As an aside, my decades of working in data and analytics suggest that this care will rarely actually be taken. Instead, this architecture will be fragile and prone to problems, and the teams that built it will not be the teams who solve those problems.

And then we have this one[4]:

04 - hard no

This is what you get when you use Analysis Services as the data source for ETL processing, whether that ETL and downstream storage is implemented in Power BI dataflows or different technologies. And this is probably the best case you’re likely to get when you go down this path. Even with just two data warehouses and two analytics models in the diagram, the complex and unnatural dependencies are obvious, and are painful to consider.

What would be better here?[5] As mentioned at the top of the post, the logical alternative is to avoid using the analytics model and to instead use the same sources that the analytics model already uses. This may require some refactoring to ensure that the duplication of logic is minimized. It may require some political or cross-team effort to get buy-in from the owners of the upstream systems. It may not be simple, or easy. But it is almost always the right thing to do.
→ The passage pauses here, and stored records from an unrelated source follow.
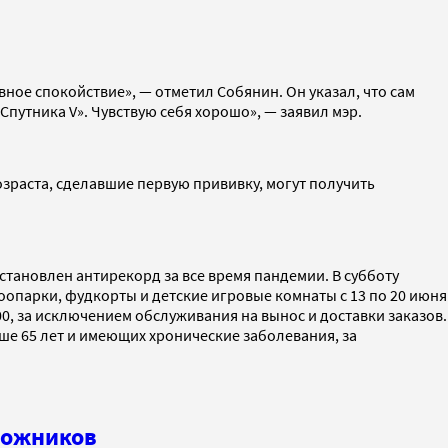
вное спокойствие», — отметил Собянин. Он указал, что сам
Спутника V». Чувствую себя хорошо», — заявил мэр.
зраста, сделавшие первую прививку, могут получить
становлен антирекорд за все время пандемии. В субботу
зоопарки, фудкорты и детские игровые комнаты c 13 по 20 июня
00, за исключением обслуживания на вынос и доставки заказов.
рше 65 лет и имеющих хронические заболевания, за
дожников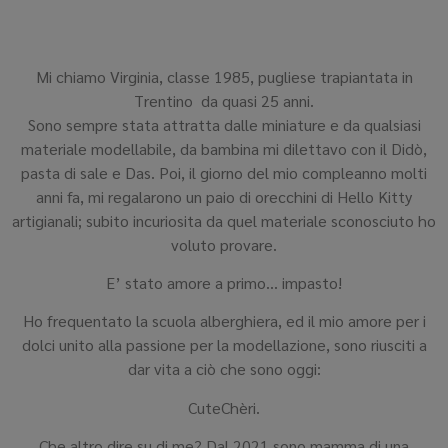
Mi chiamo Virginia, classe 1985, pugliese trapiantata in
Trentino da quasi 25 anni.
Sono sempre stata attratta dalle miniature e da qualsiasi
materiale modellabile, da bambina mi dilettavo con il Didò,
pasta di sale e Das. Poi, il giorno del mio compleanno molti
anni fa, mi regalarono un paio di orecchini di Hello Kitty
artigianali; subito incuriosita da quel materiale sconosciuto ho
voluto provare.
E’ stato amore a primo… impasto!
Ho frequentato la scuola alberghiera, ed il mio amore per i
dolci unito alla passione per la modellazione, sono riusciti a
dar vita a ciò che sono oggi:
CuteChèri.
Che altro dire su di me? Dal 2021 sono mamma di una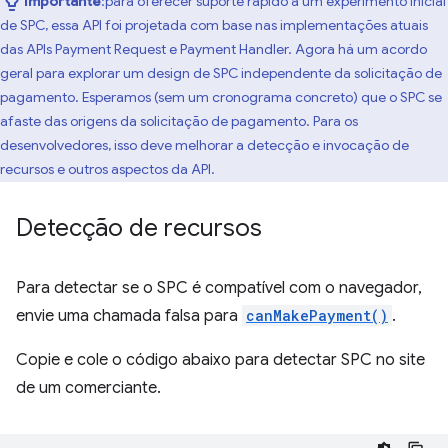
Importante
:para oferecer suporte rápido a um experimento inicial
de SPC, essa API foi projetada com base nas implementações atuais
das APIs Payment Request e Payment Handler. Agora há um acordo
geral para explorar um design de SPC independente da solicitação de
pagamento. Esperamos (sem um cronograma concreto) que o SPC se
afaste das origens da solicitação de pagamento. Para os
desenvolvedores, isso deve melhorar a detecção e invocação de
recursos e outros aspectos da API.
Detecção de recursos
Para detectar se o SPC é compatível com o navegador,
envie uma chamada falsa para
canMakePayment()
.
Copie e cole o código abaixo para detectar SPC no site
de um comerciante.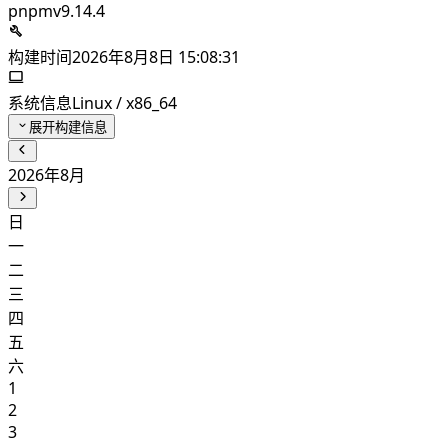
pnpm
v9.14.4
构建时间
2026年8月8日 15:08:31
系统信息
Linux / x86_64
展开构建信息
2026年8月
日
一
二
三
四
五
六
1
2
3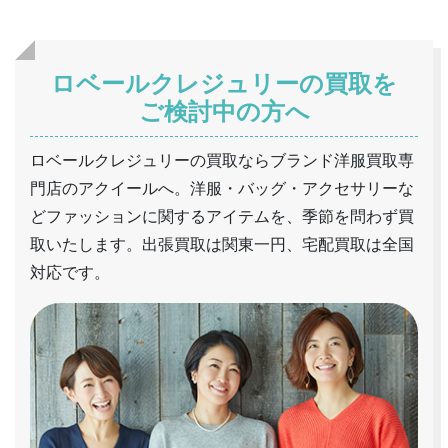
ロベールクレジュリーの買取を
ご検討中の方へ
ロベールクレジュリーの買取ならブランド洋服買取専
門店のアクイールへ。洋服・バッグ・アクセサリーな
どファッションに関するアイテムを、季節を問わず買
取いたします。出張買取は関東一円、宅配買取は全国
対応です。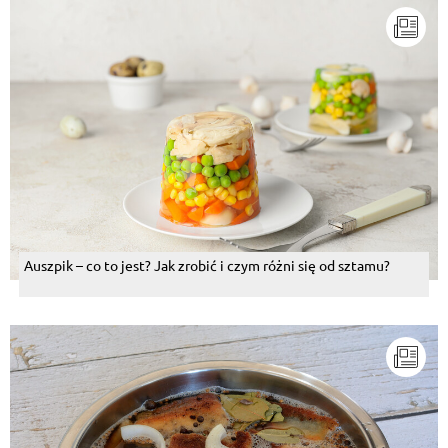
Auszpik – co to jest? Jak zrobić i czym różni się od sztamu?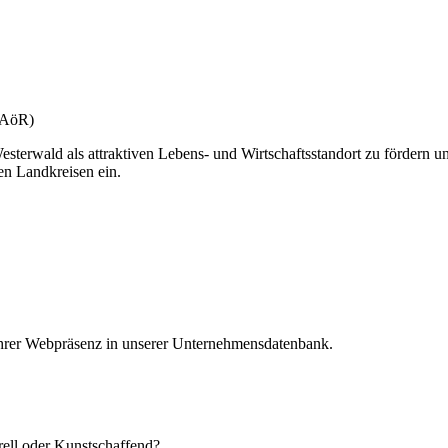
(gAöR)
esterwald als attraktiven Lebens- und Wirtschaftsstandort zu fördern u
en Landkreisen ein.
 Ihrer Webpräsenz in unserer Unternehmensdatenbank.
urell oder Kunstschaffend?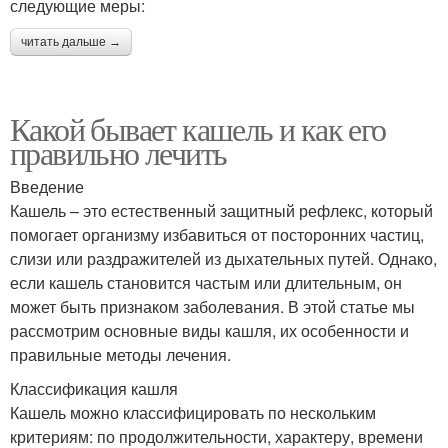
следующие меры:
читать дальше →
Какой бывает кашель и как его
правильно лечить
Введение
Кашель – это естественный защитный рефлекс, который
помогает организму избавиться от посторонних частиц,
слизи или раздражителей из дыхательных путей. Однако,
если кашель становится частым или длительным, он
может быть признаком заболевания. В этой статье мы
рассмотрим основные виды кашля, их особенности и
правильные методы лечения.
Классификация кашля
Кашель можно классифицировать по нескольким
критериям: по продолжительности, характеру, времени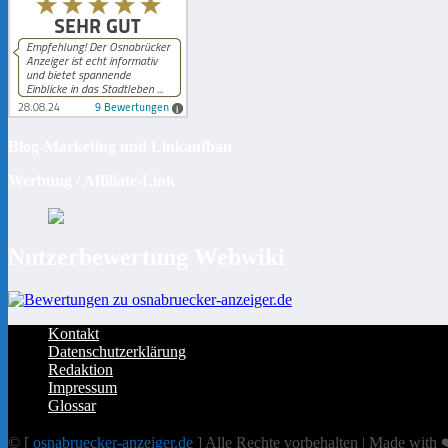
Blog-Marketing und Linkaufbau
Werbung / Affiliate-Link
Nutzerbewertung Webwiki
Kontakt
Datenschutzerklärung
Redaktion
Impressum
Glossar
© [
osnabruecker-anzeiger.de
] Alle Rechte vorbehalten | Made with ❤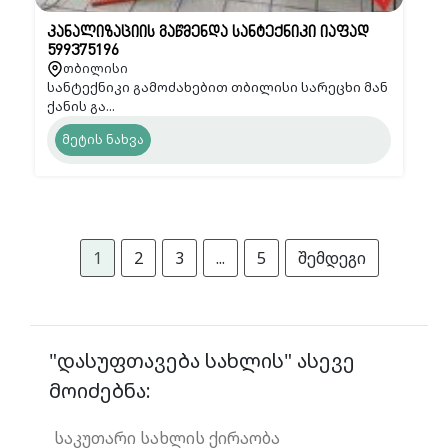
კანალიზაციის გაწმენდა სანტექნიკი იაფად
599375196
თბილისი
სანტექნიკი გამოძახებით თბილისი სარეცხი მან
ქანის გა...
მეტის ნახვა
1
2
3
...
5
შემდეგი
"დასუფთავება სახლის" ასევე
მოიძებნა:
საკუთარი სახლის ქირაობა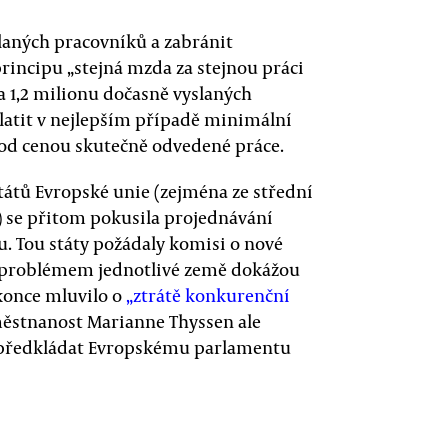
laných pracovníků a zabránit
rincipu „stejná mzda za stejnou práci
a 1,2 milionu dočasně vyslaných
latit v nejlepším případě minimální
od cenou skutečně odvedené práce.
tátů Evropské unie (zejména ze střední
) se přitom pokusila projednávání
. Tou státy požádaly komisi o nové
o problémem jednotlivé země dokážou
konce mluvilo o
„ztrátě konkurenční
aměstnanost Marianne Thyssen ale
 předkládat Evropskému parlamentu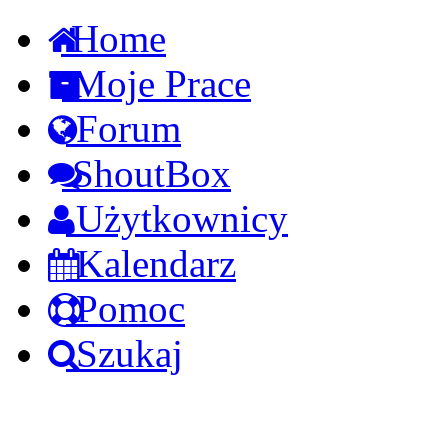
Home
Moje Prace
Forum
ShoutBox
Użytkownicy
Kalendarz
Pomoc
Szukaj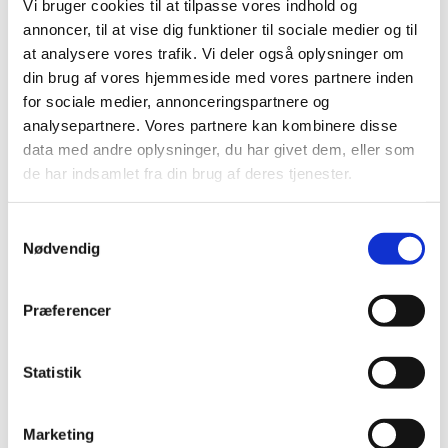
Vi bruger cookies til at tilpasse vores indhold og
Fjernelse af doseringsoplysninger for pædiatriske
…
annoncer, til at vise dig funktioner til sociale medier og til
at analysere vores trafik. Vi deler også oplysninger om
din brug af vores hjemmeside med vores partnere inden
Alle (130)
for sociale medier, annonceringspartnere og
TID
analysepartnere. Vores partnere kan kombinere disse
data med andre oplysninger, du har givet dem, eller som
2026 (7)
de har indsamlet fra din brug af deres tjenester.
2025 (11)
2024 (8)
Samtykkevalg
2023 (12)
Nødvendig
2022 (15)
2021 (32)
Præferencer
2020 (29)
2019 (16)
Statistik
december (2)
november (2)
oktober (1)
Marketing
Don’t take shortcuts to save days or weeks today that will cause you or your successors months or years to undo and repair. Don’t build a house of cards, because with each new card you add, the house is more and more likely to fall.
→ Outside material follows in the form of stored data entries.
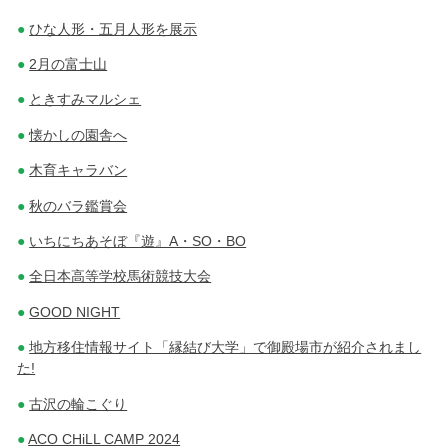
ひな人形・五月人形を展示
2月の富士山
ときすみマルシェ
懐かしの園舎へ
木育キャラバン
秋のバラ鑑賞会
いちにちあそぼ『遊』A・SO・BO
全日本高等学校馬術競技大会
GOOD NIGHT
地方移住情報サイト「縁結び大学」で御殿場市が紹介されまし
た!
古沢の輪こぐり
ACO CHiLL CAMP 2024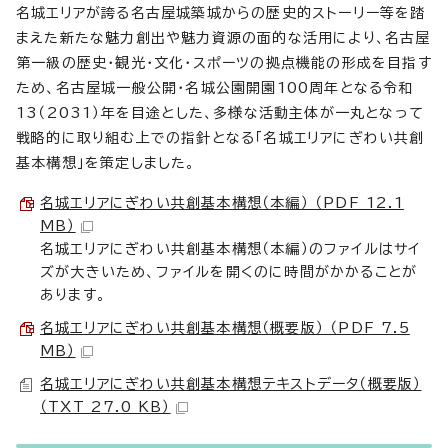
名城エリアが誇る名古屋城築城からの歴史的ストーリー等を踏
まえた新たな魅力創出や魅力資源の面的な活用により、名古屋
第一級の歴史・観光・文化・スポーツの拠点機能の形成を目指す
ため、名古屋城一般公開・名城公園開園100周年となる令和
13（2031）年を目途とした、多様な活動主体が一丸となって
戦略的に取り組む上での指針となる「名城エリアにぎわい共創
基本構想」を策定しました。
名城エリアにぎわい共創基本構想（本編） （PDF 12.1
MB）
名城エリアにぎわい共創基本構想（本編）のファイルはサイ
ズが大きいため、ファイルを開くのに時間がかかることが
あります。
名城エリアにぎわい共創基本構想（概要版） （PDF 7.5
MB）
名城エリアにぎわい共創基本構想テキストデータ（概要版）
（TXT 27.0 KB）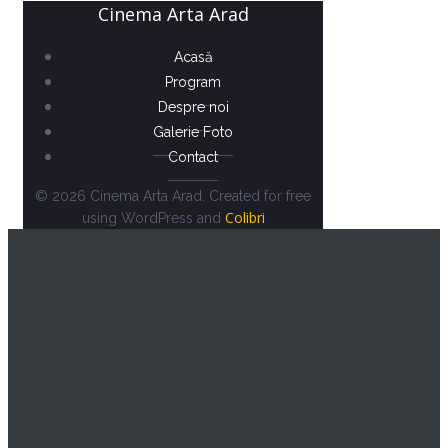
Cinema Arta Arad
Acasă
Program
Despre noi
Galerie Foto
Contact
© 2026 Cinema Arta Arad. Created for free
Colibri
using WordPress and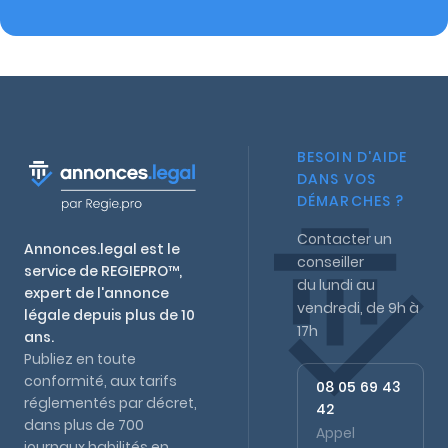
BESOIN D'AIDE
DANS VOS
DÉMARCHES ?
Contacter un
Annonces.legal est le
conseiller
service de REGIEPRO™,
du lundi au
expert de l'annonce
vendredi, de 9h à
légale depuis plus de 10
17h
ans.
Publiez en toute
conformité, aux tarifs
08 05 69 43
réglementés par décret,
42
dans plus de 700
Appel
journaux habilités en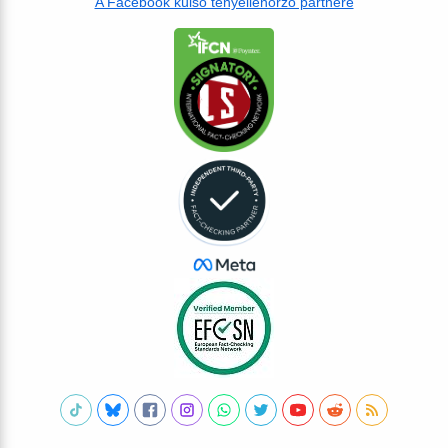
A Facebook külső tényellenőrző partnere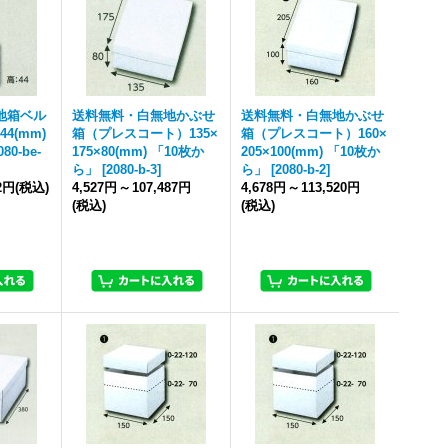
地箱ベル
送料無料・白無地かぶせ
送料無料・白無地かぶせ
44(mm)
箱（プレスコート）135×
箱（プレスコート）160×
080-be-
175×80(mm) 「10枚か
205×100(mm) 「10枚か
ら」
[
2080-b-3
]
ら」
[
2080-b-2
]
92円
(税込)
4,527円
～
107,487円
4,678円
～
113,520円
(税込)
(税込)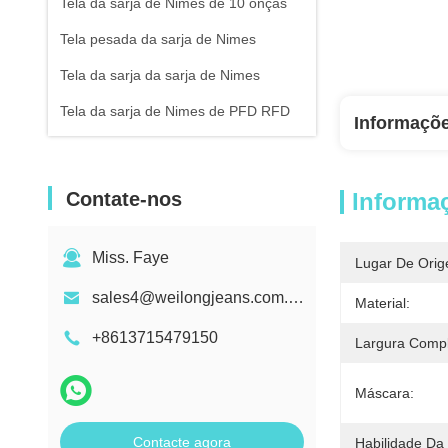
Tela da sarja de Nimes de 10 onças
Tela pesada da sarja de Nimes
Tela da sarja da sarja de Nimes
Tela da sarja de Nimes de PFD RFD
Informaçõ
Contate-nos
Informa
Miss. Faye
Lugar De Orig
sales4@weilongjeans.com.cn
Material:
+8613715479150
Largura Compl
Máscara:
Contacte agora
Habilidade Da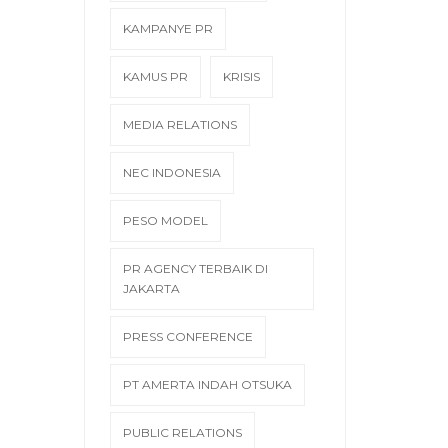
KAMPANYE PR
KAMUS PR
KRISIS
MEDIA RELATIONS
NEC INDONESIA
PESO MODEL
PR AGENCY TERBAIK DI
JAKARTA
PRESS CONFERENCE
PT AMERTA INDAH OTSUKA
PUBLIC RELATIONS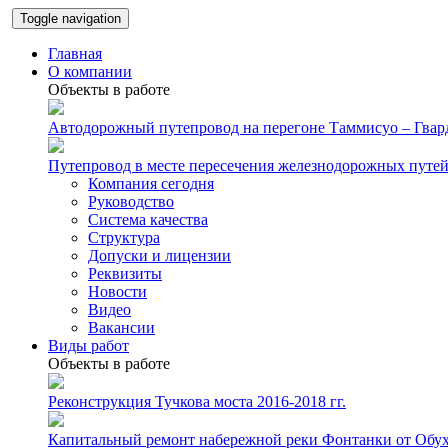
Toggle navigation
Главная
О компании
Объекты в работе
Автодорожный путепровод на перегоне Таммисуо – Гвард
Путепровод в месте пересечения железнодорожных путей 
Компания сегодня
Руководство
Система качества
Структура
Допуски и лицензии
Реквизиты
Новости
Видео
Вакансии
Виды работ
Объекты в работе
Реконструкция Тучкова моста 2016-2018 гг.
Капитальный ремонт набережной реки Фонтанки от Обуховс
[1] Something a lot like this. I copied this from a response I sent a few days ago.

[2] Many thanks to Chris Webb for some of the information I’ve paraphrased here. If you want to hear more from Chris on this subject, check out this session recording from PASS Summit 2017. The whole session is excellent; the information most relevant to this subject begins around the 26 minute mark in the recording. Chris also gets credit for pointing me to Shabnam Watson’s blog.

[3] I learned about code smells last year when I attended a session by Felienne Hermans at Craft Conference in Budapest. You can watch the session here. And you really should, because it’s really good.

[4] My eyes are itching just looking at it. It took an effort of will to create this diagram, much less share it.

[5] Yes, just about anything would be better.